- REQUIRED WORK:
- a) Answer these questions from the Lennox Lewis interview:
(i) Which three nationalities does Lewis name among his amateur opponents when describing his journey to the title?
(ii) According to Lewis, what made Razor Ruddock's style change?
(iii) How many dimensions does Lewis say he had as a fighter?
- b) Transcribe the part of the Lennox Lewis interview between "Question: Who was" and "the Tyson fight?", inclusive.

- EXCERPT:
☆ ☆ ☆ ☆
Question: Do you remember when you first got the idea in your head that you could actually become the world Heavyweight champion?

Lennox Lewis: “For me, it was a long journey. I realized it was going to be lots of curves and bumps and hills – I just wanted to make it to the top. In the amateurs, it was the East Germans, Russians and Cubans. I had to try to find the way to beat each one. What’s his weakness? Go to the body. Then I’d try that way to beat them. This guy can’t take a right hand. Then I’d just train that way to beat him. My fear was losing. How do I win? How do I prepare to win? Then I would prepare in this manner. Tyson didn’t have an extensive (international) amateur career like I did. A lot of people don’t realize how that helps you. I’ll try to put it like this: after about 25 fights you don’t always have to keep going to the bathroom before the fight. Then after you get over that, you still get the butterflies before the fight. Then you eventually get over that and the butterflies are gone. You no longer get nervous or scared before fights. Then you have enough experience where, before the fight, you can start to break down the fights – what do I need to do? How do I beat him?”

Question: Who was the most talented boxer you faced?

Lennox Lewis: “[Pause]…I don’t know. It’s funny. Razor Ruddock was real talented, when I first came on the scene. He had a great jab. He had an excellent jab. It was like a right hand. He actually was a converted southpaw. But then he started lifting weights and his style changed.”

Question: How did the public’s treatment of you change after the Tyson fight?

Lennox Lewis: “The main thing about that – I was trying to retire a year before. But I couldn’t because I never fought Tyson. For us to never have met, people would always say if I was like getting a haircut, Yo, you never fought Tyson. I was stuck on that image of Tyson. I had to fight him. In a sense, it’s kind of weird. A lot of fans said I should give him another chance, they want to see it again. I’m like, They want to see that fight again?! They felt that Tyson wasn’t right, if he trained longer he’d do better. The way I see it is, when I saw Tyson knocking everybody out on TV, I thought, He’s goooood. But when I saw him in person, he didn’t look as awesome. It’s like in the amateurs. Fighters used to be afraid of the Russians, Cubans but then I’d figure them out and figure out how to beat them. Tyson was the same way. As good as he was, he was always more one-dimensional. I was five-dimensional.”
☆ ☆ ☆ ☆
- COLLECTED MATERIAL:
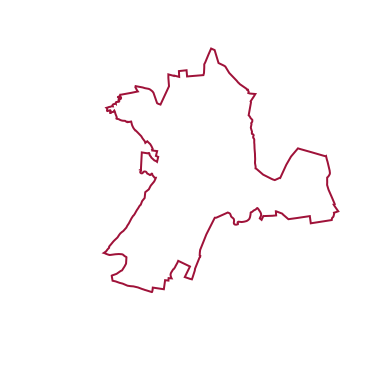 Cauas, Satu Mare, Romania, rotated 224°
{"feature_id": "2599482B72744366399171", "entity_name": "Cauas", "entity_type": "district", "adm_level": 2, "iso_a3": "ROU", "parent_name": "Romania", "parent_adm1": "Satu Mare", "projection": "albers", "projection_center": [22.564, 47.598], "detail": "fine", "context": "isolated", "style": "outline", "palette": "rose", "viewbox_px": 384, "rotation_deg": 224, "n_neighbors": 0, "source": "geoboundaries", "source_scale": "gbopen_adm2", "svg_char_len": 6022}
<svg xmlns="http://www.w3.org/2000/svg" viewBox="0 0 384 384"><g transform="rotate(224 192 192)"><path d="M214.5,306.5L218.7,303.1L220.2,302.3L221.0,303.6L221.9,303.8L222.6,304.4L222.9,304.5L223.1,304.4L223.2,303.8L223.4,303.7L224.2,304.0L224.6,304.1L232.6,302.8L233.9,302.9L234.6,302.8L237.3,303.1L247.9,303.5L255.2,305.4L256.8,305.1L262.5,303.2L274.3,309.8L277.9,308.5L275.7,302.5L272.5,294.4L271.9,292.4L269.6,290.0L266.1,286.0L265.9,285.7L265.0,284.0L275.8,271.7L280.5,275.8L285.4,269.9L281.2,265.9L285.8,263.3L286.0,263.1L286.0,262.9L285.9,262.8L290.7,260.2L288.3,257.7L282.0,252.1L275.4,233.0L277.3,232.1L278.5,231.7L278.9,231.7L288.6,236.6L290.3,236.9L291.6,236.8L293.4,236.6L294.8,236.1L298.0,234.0L300.0,233.0L306.1,229.0L305.5,228.0L302.0,226.9L300.8,226.7L304.4,221.4L310.8,212.5L311.3,212.0L311.7,211.9L311.9,211.8L311.1,211.8L310.8,211.6L310.7,211.3L310.8,210.7L310.7,209.8L311.2,209.2L311.3,209.0L311.2,208.8L311.0,208.7L310.6,208.9L310.0,209.4L309.5,210.4L309.3,210.6L309.1,210.8L308.8,210.8L308.2,210.2L308.0,209.7L308.0,209.2L308.1,208.7L308.2,208.4L309.0,207.7L308.7,207.0L308.4,206.9L307.6,206.8L307.3,206.6L307.3,206.4L307.3,206.1L308.9,204.2L309.0,204.0L309.0,203.4L308.2,202.7L308.4,202.7L308.4,202.2L308.5,201.9L309.0,201.3L309.4,200.8L309.6,200.3L309.6,199.8L309.5,199.3L308.4,198.6L309.5,197.7L309.9,196.6L310.7,195.6L311.2,194.5L311.6,193.8L312.0,193.1L311.2,193.1L310.7,192.9L310.5,192.7L310.0,191.8L309.5,191.4L309.2,191.4L309.0,191.5L307.7,193.9L307.5,194.0L307.2,194.0L306.9,193.7L306.2,192.4L305.7,192.0L305.3,192.4L305.2,193.1L305.1,193.7L305.0,193.9L304.7,194.4L304.1,195.2L304.0,195.4L304.1,195.7L304.4,196.1L304.5,196.3L304.5,196.6L303.3,196.2L301.5,195.1L298.0,193.5L297.9,193.3L297.6,192.6L297.5,192.4L297.2,192.3L295.9,193.1L295.2,193.5L294.2,193.8L293.7,193.9L292.4,194.5L291.3,195.2L289.7,196.6L288.8,196.9L287.9,196.9L287.1,197.8L286.8,197.6L285.9,198.7L284.9,200.2L284.7,200.4L281.8,198.6L280.2,197.9L278.4,197.3L277.3,197.1L275.6,196.9L275.5,197.1L273.0,197.1L267.3,196.9L264.7,196.2L261.3,195.7L259.7,194.9L259.4,197.4L255.2,197.4L252.7,196.7L250.2,195.7L250.1,194.1L250.1,193.8L250.2,193.7L245.5,197.2L243.0,192.9L240.7,193.8L238.1,189.4L239.2,189.3L241.0,188.6L245.2,188.5L246.2,188.9L247.8,189.0L249.2,190.0L250.0,190.2L250.4,189.7L250.2,189.4L255.6,185.6L245.6,174.1L244.4,172.8L244.5,172.3L244.3,172.4L243.8,172.3L243.4,171.9L243.3,171.5L243.3,170.7L243.1,170.4L242.7,170.1L242.4,170.1L241.9,170.1L241.5,170.2L240.9,170.7L240.7,171.4L240.9,172.6L240.8,172.9L240.6,173.6L240.0,174.1L239.4,174.5L238.9,174.6L238.6,174.6L237.8,174.4L237.0,174.2L235.9,174.6L234.0,175.0L233.8,175.3L233.8,176.8L233.8,177.1L233.4,177.4L233.1,177.3L232.3,176.7L228.8,176.3L228.6,176.4L227.9,177.1L227.5,176.3L226.5,173.3L226.1,168.0L225.9,167.2L224.9,163.9L225.5,159.4L221.9,154.8L221.7,152.3L221.6,151.1L221.3,150.2L220.0,147.2L220.1,146.7L220.1,145.7L219.4,142.6L219.1,140.7L217.9,136.1L217.7,134.6L217.8,133.9L217.2,130.9L215.6,125.5L215.1,122.7L214.5,120.8L214.4,118.4L214.3,116.2L214.6,114.6L214.8,112.4L214.6,110.7L214.0,107.5L214.2,103.4L214.2,101.8L213.7,95.2L212.9,94.3L212.9,92.3L212.8,91.1L212.7,90.9L212.6,90.0L212.8,88.3L213.1,86.9L211.1,87.9L210.9,87.8L209.3,88.5L207.7,89.3L207.0,90.0L204.5,93.2L203.6,94.3L201.5,96.6L199.1,98.6L198.1,99.0L196.0,99.1L194.0,99.6L193.8,99.5L193.3,98.9L189.8,94.8L189.6,94.4L188.8,91.6L187.9,87.1L188.0,86.6L188.4,85.8L189.1,82.2L189.4,80.7L191.6,76.3L191.6,76.0L187.5,73.0L184.9,74.6L180.9,76.4L178.3,77.9L173.3,79.8L170.9,81.5L168.6,83.4L164.6,85.8L160.2,87.7L158.9,88.4L158.5,88.5L156.0,89.8L151.4,92.1L151.3,92.3L151.4,92.6L152.4,94.3L152.5,94.3L153.8,96.0L144.7,102.5L150.1,109.9L147.4,111.9L149.0,113.8L146.7,115.7L147.6,116.0L149.0,116.8L150.1,117.7L150.8,118.9L151.2,120.4L151.8,123.3L151.7,123.6L151.6,123.9L151.8,125.4L152.1,126.6L152.4,127.4L153.3,130.8L154.1,132.9L141.7,137.0L138.1,125.8L133.4,128.0L131.4,129.1L132.3,131.1L135.4,137.4L136.5,138.9L140.9,149.7L141.3,150.8L141.1,151.0L141.7,151.9L142.5,151.8L144.4,154.0L145.9,156.0L149.4,164.6L152.2,171.4L157.7,189.2L157.7,189.4L156.9,190.1L156.6,190.6L152.0,202.1L150.4,202.7L149.7,202.8L148.9,202.6L146.9,201.6L146.1,201.5L144.2,201.7L143.2,201.6L142.1,200.9L141.4,200.1L140.8,199.2L139.9,198.4L139.4,198.3L138.8,198.3L138.6,198.4L137.8,198.9L137.5,199.2L136.6,200.7L136.7,200.9L137.3,201.4L138.1,201.9L138.1,202.5L138.0,202.8L137.6,203.2L135.4,204.9L134.0,206.7L133.6,207.3L132.7,208.8L132.4,209.5L132.1,211.0L132.1,212.5L132.8,214.2L134.1,216.2L135.5,218.0L135.5,218.3L135.1,219.1L134.9,219.9L134.8,221.5L134.1,223.4L134.0,224.3L134.0,225.2L134.0,225.5L133.7,225.9L132.4,225.8L128.8,225.0L127.6,224.5L126.8,224.0L125.9,222.9L125.7,222.5L125.4,221.4L124.9,220.1L122.6,220.3L124.0,224.3L123.8,224.4L117.8,230.6L115.2,233.6L118.3,236.4L118.2,236.5L112.1,239.1L111.6,239.1L111.1,239.0L103.8,239.4L103.6,239.6L102.6,240.9L98.8,245.7L90.5,256.5L84.8,252.0L81.4,256.5L72.0,268.9L72.7,269.8L73.2,270.9L73.1,272.1L73.2,272.5L73.4,273.0L74.4,274.7L74.9,275.3L75.5,275.7L74.7,277.1L73.4,279.7L79.5,280.9L81.1,281.3L80.9,281.5L80.8,282.4L86.9,285.0L95.4,288.5L99.7,290.9L101.5,292.9L103.1,294.5L104.8,296.3L104.8,296.6L104.7,297.4L104.9,299.0L105.4,300.7L106.0,301.5L106.9,302.2L107.7,302.9L115.5,307.9L117.5,309.0L120.6,311.0L120.7,310.6L120.9,310.4L122.9,309.3L133.7,303.6L144.3,297.9L146.1,297.0L145.4,286.3L143.1,277.1L138.4,263.7L138.5,263.7L140.7,258.1L142.5,257.2L143.9,256.7L152.9,253.9L162.0,253.4L162.7,253.1L163.6,254.2L164.2,254.7L166.7,256.5L167.2,257.0L169.4,259.5L171.5,261.5L173.1,263.1L177.2,266.7L180.3,269.7L181.4,270.6L183.7,273.0L184.7,273.5L185.5,273.5L186.2,274.0L186.6,274.6L187.0,275.6L187.6,275.9L188.2,275.9L189.0,275.5L189.4,275.6L190.0,276.0L190.4,276.7L190.9,277.2L192.1,277.8L194.2,279.0L194.5,279.3L196.2,281.9L196.5,282.3L197.2,282.6L197.3,282.9L197.4,283.9L197.5,284.4L198.6,285.7L199.0,285.8L201.3,285.9L202.4,286.3L203.4,286.5L204.5,286.5L211.8,297.4L212.1,297.7L212.8,297.9L213.9,303.8L214.5,306.5Z" fill="none" stroke="#9f1239" stroke-width="2"/></g></svg>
☆ ☆ ☆ ☆
- RESPONSES FOR EACH TASK:
- a)
(i) East Germans, Russians and Cubans.
(ii) He started lifting weights.
(iii) Five.

- b)
Question: Who was the most talented boxer you faced?

Lennox Lewis: “[Pause]…I don’t know. It’s funny. Razor Ruddock was real talented, when I first came on the scene. He had a great jab. He had an excellent jab. It was like a right hand. He actually was a converted southpaw. But then he started lifting weights and his style changed.”

Question: How did the public’s treatment of you change after the Tyson fight?